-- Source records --
......
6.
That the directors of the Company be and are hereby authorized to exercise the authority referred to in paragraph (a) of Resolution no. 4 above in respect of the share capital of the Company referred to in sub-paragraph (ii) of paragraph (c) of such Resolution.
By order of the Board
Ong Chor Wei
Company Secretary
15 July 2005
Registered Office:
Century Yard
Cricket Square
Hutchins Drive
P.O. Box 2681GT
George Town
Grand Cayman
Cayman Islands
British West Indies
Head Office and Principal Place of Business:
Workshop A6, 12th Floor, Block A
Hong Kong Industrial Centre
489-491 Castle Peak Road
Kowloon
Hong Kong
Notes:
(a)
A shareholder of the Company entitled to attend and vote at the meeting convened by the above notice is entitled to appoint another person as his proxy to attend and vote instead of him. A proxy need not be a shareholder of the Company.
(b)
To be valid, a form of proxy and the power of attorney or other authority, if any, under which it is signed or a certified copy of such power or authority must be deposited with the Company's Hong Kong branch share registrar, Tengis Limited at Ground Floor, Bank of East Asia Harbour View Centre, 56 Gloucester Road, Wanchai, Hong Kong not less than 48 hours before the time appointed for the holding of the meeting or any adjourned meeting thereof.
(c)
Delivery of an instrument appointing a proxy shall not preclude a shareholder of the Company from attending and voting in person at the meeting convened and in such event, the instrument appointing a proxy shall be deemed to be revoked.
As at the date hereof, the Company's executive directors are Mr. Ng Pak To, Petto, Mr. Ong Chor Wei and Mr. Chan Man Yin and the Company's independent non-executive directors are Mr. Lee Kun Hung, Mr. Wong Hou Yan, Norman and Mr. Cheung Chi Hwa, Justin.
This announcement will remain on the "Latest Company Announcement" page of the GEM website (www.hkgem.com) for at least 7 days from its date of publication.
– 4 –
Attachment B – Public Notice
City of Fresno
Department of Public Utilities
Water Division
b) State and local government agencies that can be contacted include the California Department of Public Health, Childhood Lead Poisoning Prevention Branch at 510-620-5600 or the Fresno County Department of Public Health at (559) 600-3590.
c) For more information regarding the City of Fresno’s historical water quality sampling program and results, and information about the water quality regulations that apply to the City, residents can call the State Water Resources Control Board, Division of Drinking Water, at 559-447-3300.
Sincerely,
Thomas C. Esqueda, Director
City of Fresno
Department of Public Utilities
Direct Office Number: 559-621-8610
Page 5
......
-- ABOUT THIS EXERCISE --
Every entry must be given again exactly as it reads.

-- THE COMPLETED TASK --
6.
That the directors of the Company be and are hereby authorized to exercise the authority referred to in paragraph (a) of Resolution no. 4 above in respect of the share capital of the Company referred to in sub-paragraph (ii) of paragraph (c) of such Resolution.
By order of the Board
Ong Chor Wei
Company Secretary
15 July 2005
Registered Office:
Century Yard
Cricket Square
Hutchins Drive
P.O. Box 2681GT
George Town
Grand Cayman
Cayman Islands
British West Indies
Head Office and Principal Place of Business:
Workshop A6, 12th Floor, Block A
Hong Kong Industrial Centre
489-491 Castle Peak Road
Kowloon
Hong Kong
Notes:
(a)
A shareholder of the Company entitled to attend and vote at the meeting convened by the above notice is entitled to appoint another person as his proxy to attend and vote instead of him. A proxy need not be a shareholder of the Company.
(b)
To be valid, a form of proxy and the power of attorney or other authority, if any, under which it is signed or a certified copy of such power or authority must be deposited with the Company's Hong Kong branch share registrar, Tengis Limited at Ground Floor, Bank of East Asia Harbour View Centre, 56 Gloucester Road, Wanchai, Hong Kong not less than 48 hours before the time appointed for the holding of the meeting or any adjourned meeting thereof.
(c)
Delivery of an instrument appointing a proxy shall not preclude a shareholder of the Company from attending and voting in person at the meeting convened and in such event, the instrument appointing a proxy shall be deemed to be revoked.
As at the date hereof, the Company's executive directors are Mr. Ng Pak To, Petto, Mr. Ong Chor Wei and Mr. Chan Man Yin and the Company's independent non-executive directors are Mr. Lee Kun Hung, Mr. Wong Hou Yan, Norman and Mr. Cheung Chi Hwa, Justin.
This announcement will remain on the "Latest Company Announcement" page of the GEM website (www.hkgem.com) for at least 7 days from its date of publication.
– 4 –
Attachment B – Public Notice
City of Fresno
Department of Public Utilities
Water Division
b) State and local government agencies that can be contacted include the California Department of Public Health, Childhood Lead Poisoning Prevention Branch at 510-620-5600 or the Fresno County Department of Public Health at (559) 600-3590.
c) For more information regarding the City of Fresno’s historical water quality sampling program and results, and information about the water quality regulations that apply to the City, residents can call the State Water Resources Control Board, Division of Drinking Water, at 559-447-3300.
Sincerely,
Thomas C. Esqueda, Director
City of Fresno
Department of Public Utilities
Direct Office Number: 559-621-8610
Page 5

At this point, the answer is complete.